§ OBJECTIF: Reproduisez mot pour mot le passage du texte sur le voyage de noces de Jenny et Henri qui commence par les mots contenant « Premiers mots de » et finit par « carte du tendre. ».

§ TEXTE SOURCE:
+++

31 mai-26 juillet 1853 : Jenny et Henri en voyage de noces.

Un document exceptionnel

La mode du voyage de noces au XIXe siècle se répand à partir des années 1830 dans la bourgeoisie aisée[1]. Mais les récits qui en relatent étapes et impressions sont très rares. C’est pourquoi les « Souvenirs de deux mois de voyage » écrits par Henri Pélé sont d’un intérêt exceptionnel[2]. D’une belle écriture, ce marchand de vin en gros de Courville-sur-Eure a couché sur un album le menu des journées passées du 31 mai au 26 juillet 1853 avec Jenny, sa jeune épouse[3]. S’il l’associe au récit puisqu’il écrit « nous », il ne cite qu’une fois son prénom et il est impossible de savoir si Jenny partage ses impressions de voyage.  Gageons que l’itinéraire ait été composé par les deux.

Jenny et Henri en voyage de noces

Premiers mots de l’album. : « souvenirs de deux mois de voyage ». On ne dit pas encore « voyage de noces ». Archives départementales d’Eure-et-Loir, 113 J 34.

Voyage de noces, début de la vie à deux

Quand ils prennent le large le 31 mai, un mois après leur mariage, ils s’éloignent de la famille, de la domesticité et des mondanités. Abandonnés à eux-mêmes, ils s’adonnent à la découverte, celle des horizons inconnus, celle plus intime de la carte du tendre.

+++

§ DONNÉES FOURNIES:
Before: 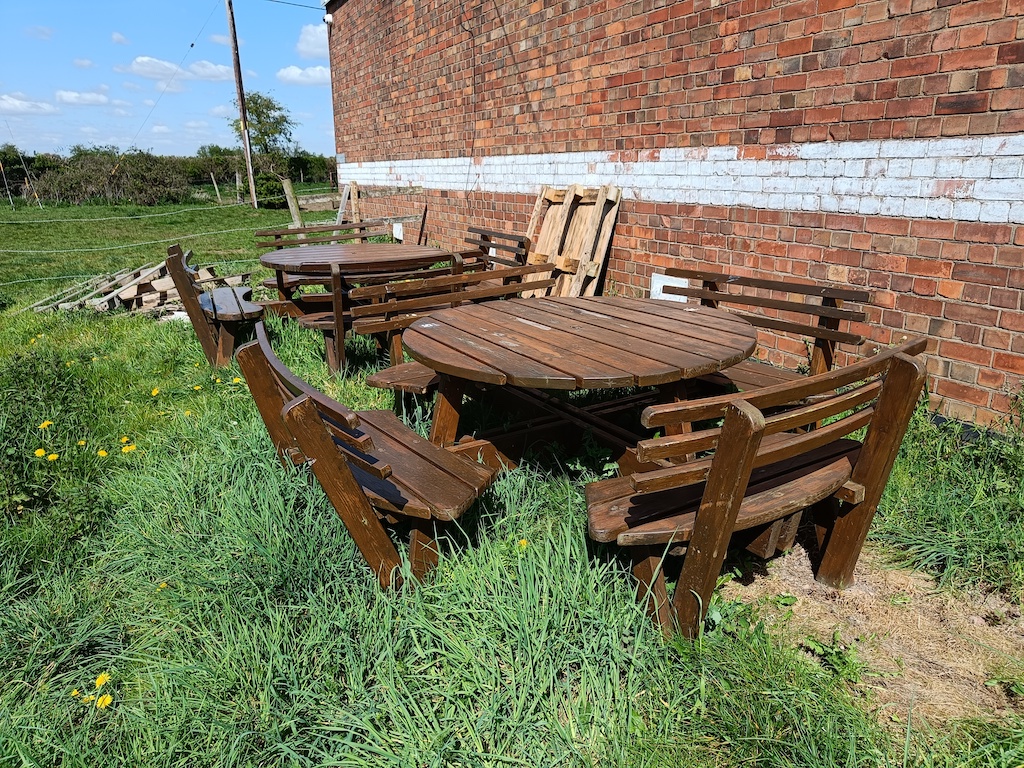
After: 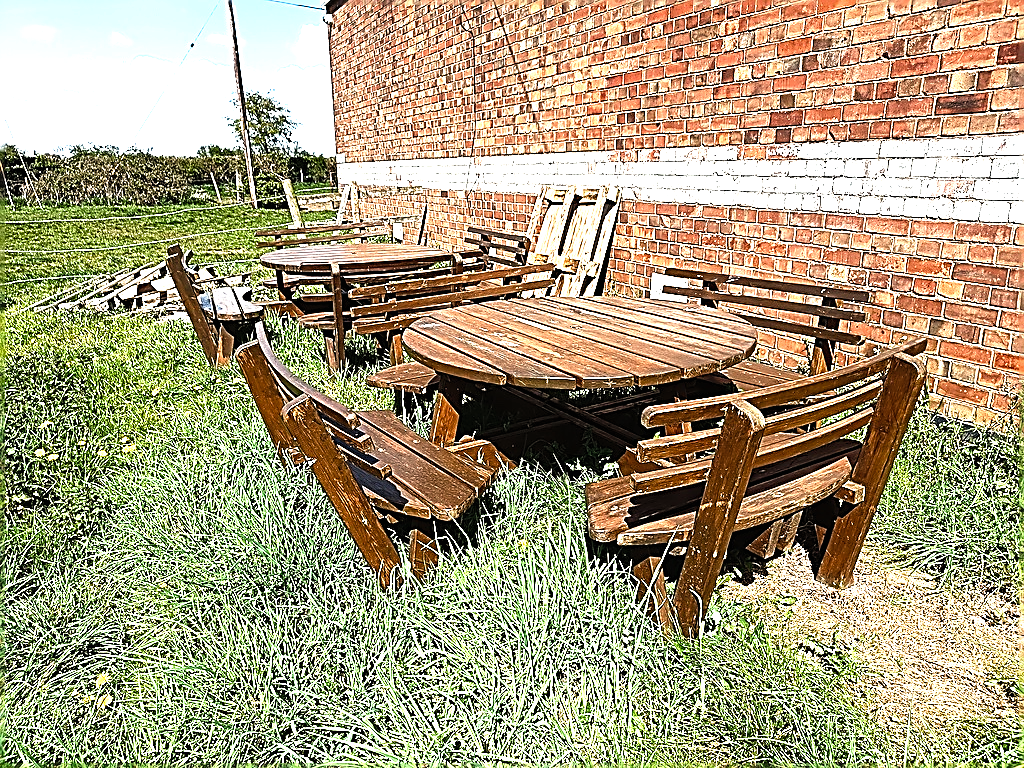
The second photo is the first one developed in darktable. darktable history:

+++

§ RÉPONSE:
Premiers mots de l’album. : « souvenirs de deux mois de voyage ». On ne dit pas encore « voyage de noces ». Archives départementales d’Eure-et-Loir, 113 J 34.

Voyage de noces, début de la vie à deux

Quand ils prennent le large le 31 mai, un mois après leur mariage, ils s’éloignent de la famille, de la domesticité et des mondanités. Abandonnés à eux-mêmes, ils s’adonnent à la découverte, celle des horizons inconnus, celle plus intime de la carte du tendre.